The blog's author, Melissa Clark, also has a good video if you're having trouble getting your cranberry sauce to gel. Cranberry sauce is incredibly easy to make! Why aren't you doing it? Made two cranberry sauces already, one that's chunky and one that looks like it shlooped out of a can, both in maybe half an hour, tops.

Today I got up early to arrive at the Farmer's Market at 7:45. Had an order there for a local Heritage Turkey but was hoping to snag a slightly bigger one. I was in luck. My turkey is beautiful, all 19.75 lbs of it. Heritage turkeys are turkeys that look like ye olde turkeys from days of yore, before they got all Pamela Anderson-ed. More leg meat, smaller breasts. It may shock some of you, but I am not a breast man. Dark meat all the way. One Thanksgiving at my in-laws it was decided to forego the whole turkey and just heat up a breast "because that's all that anyone wants anyway, without all the fuss." This breast also had NO SKIN. My bitter, salty tears could have brined a whole turkey, had there been one. Which there was not. Did I mention I'm cooking Thanksgiving dinner now?

At the market I also got all my veggies, tons of fruit, cider, flavored pistachios and flowers.

Took the neck and gizzards out of the turkey and made stock for the gravy (got to use my China cap!).
This is a China cap.
This is also a China Cap. 

Made my pie crusts and refrigerated them. Baked and dried my cornbread for the apple-bacon stuffing.

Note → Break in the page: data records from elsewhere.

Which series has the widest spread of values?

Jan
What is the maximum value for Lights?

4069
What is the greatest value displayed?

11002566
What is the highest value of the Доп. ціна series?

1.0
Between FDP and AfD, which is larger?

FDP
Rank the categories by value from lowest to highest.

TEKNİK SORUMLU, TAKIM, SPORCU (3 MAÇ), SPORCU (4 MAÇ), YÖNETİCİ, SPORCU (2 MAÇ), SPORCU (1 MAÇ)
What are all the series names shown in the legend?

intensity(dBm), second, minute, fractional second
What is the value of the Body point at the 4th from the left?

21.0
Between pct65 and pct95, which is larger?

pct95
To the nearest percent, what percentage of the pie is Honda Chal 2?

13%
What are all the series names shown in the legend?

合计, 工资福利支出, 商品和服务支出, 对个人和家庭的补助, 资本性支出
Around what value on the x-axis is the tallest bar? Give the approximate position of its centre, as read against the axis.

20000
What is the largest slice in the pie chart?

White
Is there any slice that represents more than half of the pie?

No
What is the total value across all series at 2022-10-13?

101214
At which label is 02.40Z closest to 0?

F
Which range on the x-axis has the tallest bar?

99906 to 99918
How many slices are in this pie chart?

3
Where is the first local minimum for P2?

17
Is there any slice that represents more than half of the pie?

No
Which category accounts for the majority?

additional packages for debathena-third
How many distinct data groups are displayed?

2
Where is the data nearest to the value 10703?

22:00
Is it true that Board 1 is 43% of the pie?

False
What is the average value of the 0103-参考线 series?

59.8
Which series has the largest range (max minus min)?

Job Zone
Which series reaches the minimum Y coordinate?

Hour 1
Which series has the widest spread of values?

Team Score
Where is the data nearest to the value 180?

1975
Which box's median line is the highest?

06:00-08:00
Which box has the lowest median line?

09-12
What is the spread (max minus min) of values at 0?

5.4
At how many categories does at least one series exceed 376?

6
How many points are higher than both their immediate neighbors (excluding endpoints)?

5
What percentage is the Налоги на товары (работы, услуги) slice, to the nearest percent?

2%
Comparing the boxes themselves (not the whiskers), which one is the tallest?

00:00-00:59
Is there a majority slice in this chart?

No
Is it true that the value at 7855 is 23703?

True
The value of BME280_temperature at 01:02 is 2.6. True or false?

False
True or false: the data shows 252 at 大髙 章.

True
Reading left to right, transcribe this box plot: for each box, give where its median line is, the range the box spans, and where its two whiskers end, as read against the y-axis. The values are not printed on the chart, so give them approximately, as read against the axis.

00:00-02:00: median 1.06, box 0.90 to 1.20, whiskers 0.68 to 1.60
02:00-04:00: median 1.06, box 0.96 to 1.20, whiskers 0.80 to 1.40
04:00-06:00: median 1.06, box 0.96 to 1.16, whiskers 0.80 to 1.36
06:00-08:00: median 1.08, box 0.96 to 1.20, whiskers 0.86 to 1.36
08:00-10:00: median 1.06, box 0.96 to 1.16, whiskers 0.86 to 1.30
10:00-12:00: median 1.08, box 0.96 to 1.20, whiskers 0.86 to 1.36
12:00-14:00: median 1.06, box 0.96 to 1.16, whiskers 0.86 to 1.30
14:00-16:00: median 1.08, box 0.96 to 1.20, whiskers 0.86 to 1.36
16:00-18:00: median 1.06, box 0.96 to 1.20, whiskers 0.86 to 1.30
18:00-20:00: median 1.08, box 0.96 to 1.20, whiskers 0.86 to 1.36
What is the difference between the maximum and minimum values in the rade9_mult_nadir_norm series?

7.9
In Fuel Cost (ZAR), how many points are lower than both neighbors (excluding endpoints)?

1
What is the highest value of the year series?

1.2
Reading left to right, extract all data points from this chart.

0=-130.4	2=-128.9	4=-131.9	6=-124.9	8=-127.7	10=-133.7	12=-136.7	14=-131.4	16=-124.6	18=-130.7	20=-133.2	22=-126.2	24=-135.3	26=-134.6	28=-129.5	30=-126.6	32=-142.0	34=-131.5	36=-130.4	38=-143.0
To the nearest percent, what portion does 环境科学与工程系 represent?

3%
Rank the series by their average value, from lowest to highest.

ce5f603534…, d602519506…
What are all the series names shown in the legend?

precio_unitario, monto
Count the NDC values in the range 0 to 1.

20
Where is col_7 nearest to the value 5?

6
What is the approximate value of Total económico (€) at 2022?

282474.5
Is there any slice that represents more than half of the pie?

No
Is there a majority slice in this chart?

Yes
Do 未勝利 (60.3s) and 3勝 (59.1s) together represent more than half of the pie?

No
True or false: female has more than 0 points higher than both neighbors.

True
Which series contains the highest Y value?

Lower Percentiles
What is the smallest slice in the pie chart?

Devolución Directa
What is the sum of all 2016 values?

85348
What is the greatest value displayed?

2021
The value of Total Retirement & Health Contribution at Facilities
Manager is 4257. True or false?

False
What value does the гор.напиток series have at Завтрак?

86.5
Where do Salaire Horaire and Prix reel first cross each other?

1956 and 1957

Tomorrow, we take a detour: lasagna!

How is your Thanksgiving prep doing?




Sunday, November 6, 2011

Give Me An Hour of Your Time

This has got to be my favorite day of the year— the annual Death of Daylight Savings Time. It's the glorious retreat of an hour. Fall back! Fall back! The one day of the year where I can get up to find the Time Fairies have miraculously given me another sixty minutes to rest. It helps that my son is old enough to fully appreciate this phenomena and not ruin my precious hour of repose by daring to awaken at the usual time. Of course, it's important not to squander said saved time by anticipating it the night before and staying up an hour later, but even then: to rise with more light and still be perpetually early! I go through day savoring this gift anew: "It's ten o'clock now, but I'm saying it's nine!" "Now it's lunch, but we're really eating at one!" It's like we are able to plunge the hours itself into our own personal crucible and bend them to our will. Hephaestus, eat your heart out!

Of course, it also helps if you skip your meditation at the Zen Center because it's raining and you can't find a parking space (bad Buddhist! Bad Buddhist!) so you arrive at the Farmer's Market early and miraculously it stops raining as soon as you arrive and you walk through the shiny streets where the market is uncrowded, the produce is glistening with rain, the air is crisp and clear and life is beautiful. Could this day be any better?

Hmm. It could also be that the cafe mocha which I drank before I was going to go meditate (bad Buddhist! Bad Buddhist!) is causing this euphoria. Eh, let's just roll with it. 


Good news for a good day: the long-awaited, much anticipated (at least by me) "Kung Fu Panda: Legends of Awesomeness" is finally making it's official debut tomorrow on Nickelodeon. They're playing a new episode twice a day (5:30 and 8:30pm) for the whole week, and then airing it weekly after that. 

Here's a review from Variety which is pretty fair:
Variety Reviews - Kung Fu Panda: Legends of Awesomeness - TV Reviews - - Review by Brian Lowry
Interestingly, as oppose to other entertainment reviews, I'm usually not anxious at all about what is going to be said about me in TV show animation. This is because (non celeb) voice actors are rarely mentioned at all, and if they are, it's usually en bloc. We're the Invisibles behind the cartoons, and that's fine by me. Now, message boards are a separate matter... we'll see. 

Speaking of which, remember that "Chicago Code" I did last summer, where I had to speak Cantonese on a day's notice? The producers didn't really care what I sounded like, but apparently a viewer did. On a message board for my entry on IMDB, one "indigojiu wrote under the banner "incredibly bad actor": 
<<Jut [sic] saw him on Chicago Code> What language was that??? Definitely NOT Chinese.>>
Can't say I disagree, indigojiu. That wasn't  Chinese. Let's call it— an homage to William Shatner-ese. Is that so wrong??